Torah Portion

Torah Portion: Vayakhel-Pekudai

By Shlomo Riskin ~

“Bezalel made the ark… He made two cherubs of gold… at the two ends of the cover… The cherubs had their wings spreading out upwards… with their faces turned towards each other…” (Ex. 37:1-9)

This week’s Biblical portion repeats the detailed construction of the Tabernacle, including the protective cover of the Holy Ark, which featured the two winged cherubs facing each other. In the previous portion of Terumah, the Biblical text noted: “It is there I will set My meetings with you, and I shall impart to you – from above the Cover and from between the two cherubs who are above the Ark of the Covenant – everything that I will command to the children of Israel” (Exodus 25;22). Thus, God spoke to Moses from between the cherubs.
The Bible insists that from the time of the Divine Revelation at Sinai the Almighty continues to communicate with us in “a great voice that never ceases.” The Ramban says that the Tabernacle was a continuation of the revelation on Mount Sinai, hence the Divine Voice was heard from between the cherubs.  (See Deuteronomy 5:19, Targum ad loc).
But how do we hear God without the Tabernacle, and without a Holy Temple? Who speaks for God when there is no Sanhedrin whose sages were infused with some of the Divine Spirit, and no prophets who can speak in the name of the Lord God? How does God communicate with us today?
The symbol of the cherubs will help us find our answer: God communicates through people. After all, did not the Almighty create the mortal in His own Divine Image (Gen 1:27)? Does not the Bible picture the Divine act of creation as God’s “breathing (in-spiriting)” into the dust of earth the breath (nishmat, soul) of life,” and does not the Sacred Zohar make the point that “everyone who exhales, who breathes out, exudes the inner essence of Himself, as it were”?! Hence there is a trace of God within each and every one of us – and it is that Godliness within which He reaches out and communicates to us.
You will remember that when the Biblical Joseph searched for his brothers, an unnamed personage pointed where they had gone. Rashi suggests that this anonymous man was the angel Gabriel, literally, a man of God (Gavri-El). The Ramban adds that he was merely a mortal, probably unaware of the function he was performing, but thanks to him, Joseph – and the entire family of Israel – realized their destiny through the enslavement in and exodus from Egypt.
Many years ago, I was invited to speak in a synagogue in Munich. The congregation consisted of approximately 150 Polish Jews, survivors of the Holocaust who had come from displaced persons (DP) camps outside the city. They had remained in Germany after the war to begin new lives.
It was the strangest congregation that I have ever encountered.
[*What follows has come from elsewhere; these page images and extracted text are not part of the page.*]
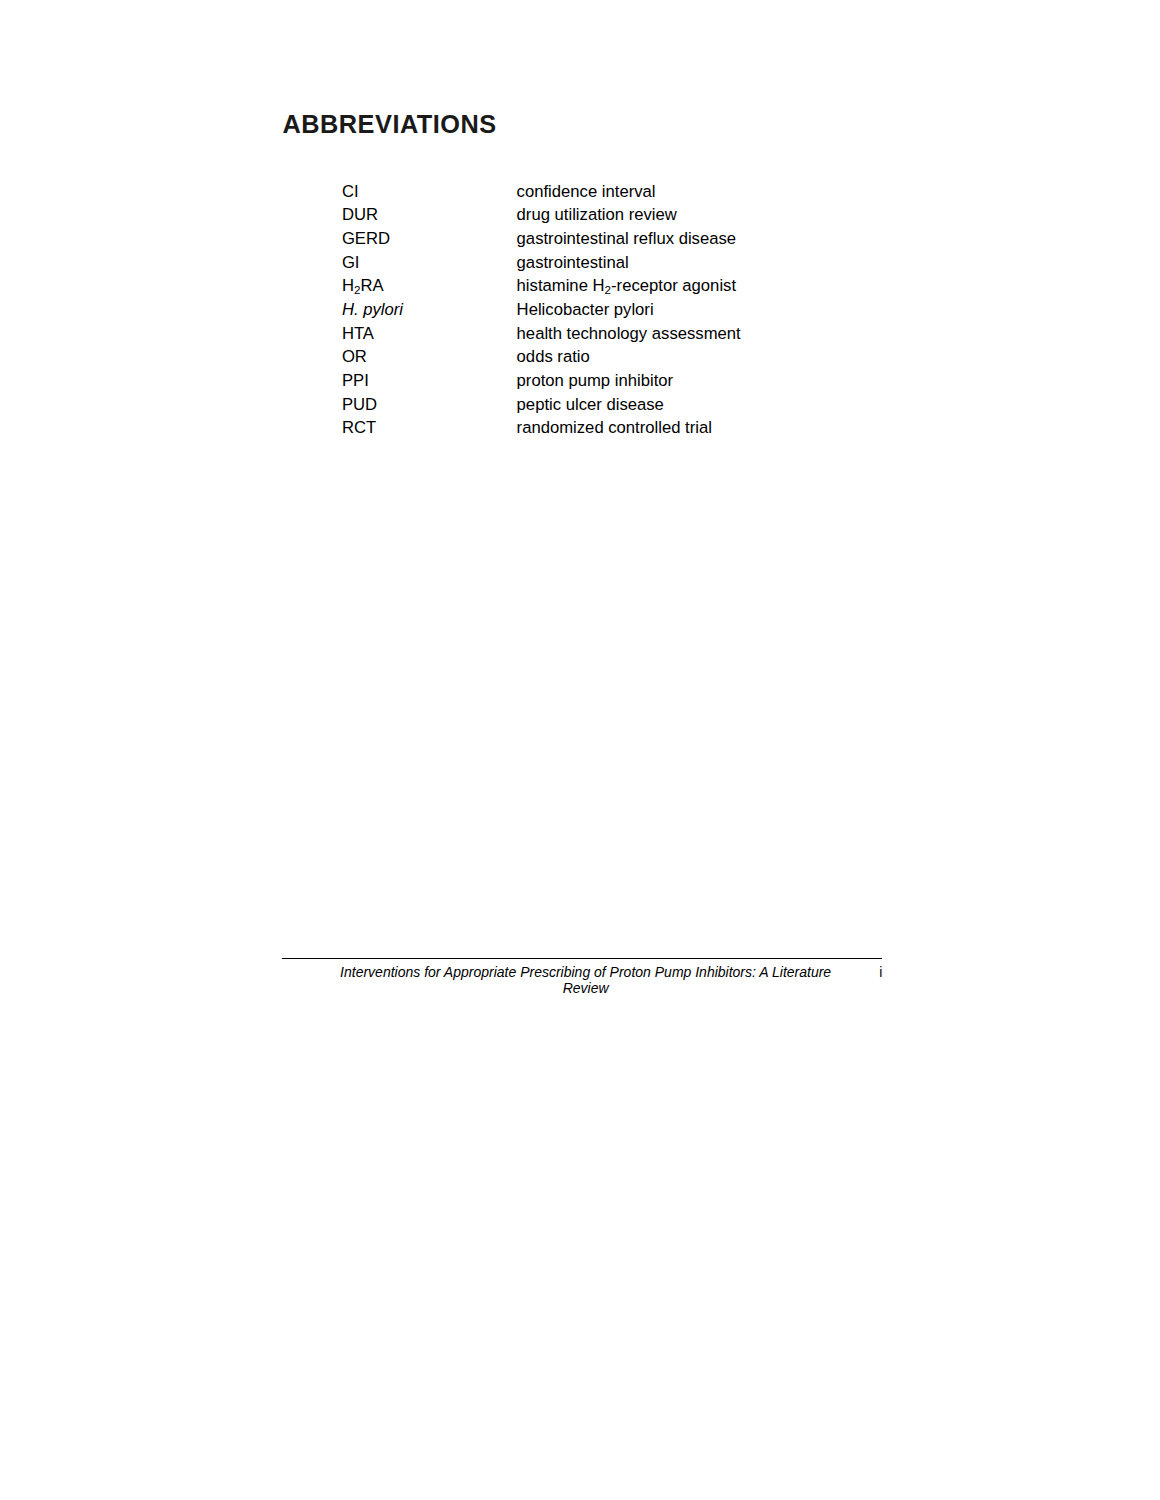ABBREVIATIONS
| CI | confidence interval |
| DUR | drug utilization review |
| GERD | gastrointestinal reflux disease |
| GI | gastrointestinal |
| H 2 RA | histamine H 2 -receptor agonist |
| H. pylori | Helicobacter pylori |
| HTA | health technology assessment |
| OR | odds ratio |
| PPI | proton pump inhibitor |
| PUD | peptic ulcer disease |
| RCT | randomized controlled trial |
Interventions for Appropriate Prescribing of Proton Pump Inhibitors: A Literature Review
i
It was not only that people were engaged in conversation during the prayers; they acted as if there wasn’t a synagogue service being conducted in the room at all. They walked around, conversed, and called out to friends from the windows. And although they were respectfully silent for the fifteen or twenty minutes that I spoke, I could not understand why they came to shul!
My host gave me the answer. “Every one of them lost most if not all of his family in the Holocaust. They cannot live with God and they cannot live without God. They are traditional Jews, so they come to synagogue, but it is as if they are on strike: they speak to each other but not to God. They are too angry to speak with him. And they let Him know how angry they feel by speaking to each other when the service dictates they should be speaking to Him!’
I think about this synagogue a great deal. I even admire their faith; after all, if they questioned God’s existence, they couldn’t be angry at Him. I even believe God loves their “prayers.” Does not God Himself say according to the Midrash Rabbah, “Would that you forget about Me and remember my children”?
Rav Haim Vital teaches that when we enter the synagogue to pray, we must intone the verse, “You shall love your friend like yourself”, since closeness to God must bring us close to all humanity, to all God’s children. As the anonymous poet wrote:

“I looked for myself and could not find me I sought my God and couldn’t find Thee I reached out to others and found all three.”

Rabbi Shlomo Riskin is chancellor of Ohr Torah Stone and chief rabbi of Efrat, Israel.